Ashley Averell, President of The Garden Club of Frankfort, presented a program on "Collecting Botanical Prints" at the April meeting of the club held at the Franklin County Extension Office.
Averell said its amazing to research the early gardens of Europe by reviewing the publications of engravings of the various plants. Her favorite period is the early 1600s where the style was bold, graphic and straightforward in design.
In 1613, Basilus Besler's "Florilegium" in Nurenberg was a landmark of printing. Plates show over 1,000 drawings of plants by season. It is the record of the garden of the Bishop Prince of Eichstatt. Hundreds of species are depicted in the order which they bloomed.
Besler's plates showed plants artfully on the page because the one rule he followed in every drawing was that plants and its leaves turned outward to show all the details of each plant. Only 300 books were produced at that time and it is the largest botanical book to date.
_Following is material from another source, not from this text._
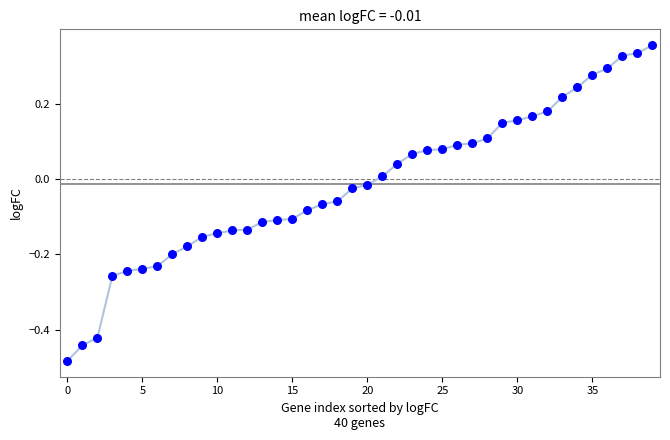

What is the range of Y values (max minus min)?

0.8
Reprints were made in 1640 and later in 1713. The plates were melted in Munich in 1817. Today's process of photoengraving has made it possible to copy this publication for everyone's enjoyment.
DePasse's "Hortus Floridus" published in 1614 in Holland is unusual. The book was divided into the four seasons. In some copies there were extra plates of tulips, the most fashionable flower of the day. There was short text explaining the plants in Latin, but French, Dutch and English texts followed by the next year.
There are 20th century reprints available. Many of these plates are from the ground level view and include little bugs and mice. These plates are amazing for the time period and their influence was felt for years to come.
Sweert's collection of engraving (1612 in Frankfurt, Germany) was a catalog for seeds and bulbs.
Curtis' Botanical Magazine which started publishing in 1786 would include a few engravings in every issue. The magazine was continued for 200 years and was the one item that really created the interest that Averell has in botanical prints.
Averell said the most amazing thing about all these early issues is that after the engravings were printed, each print was hand painted.
Averell recommends Wilfrid Blunt's "The Art of Botanical Illustrations" as an excellent source of information for anyone who is interested in collecting and studying these early engravings.
In other business, it was announced that the club has donated to the Paul Sawyer Library the following books: Creative Floral Designs, The Well-Tended Perennial Garden, Flower Arranging Style, Succession Planting for Year-round Pleasure and Southeast Home Landscaping.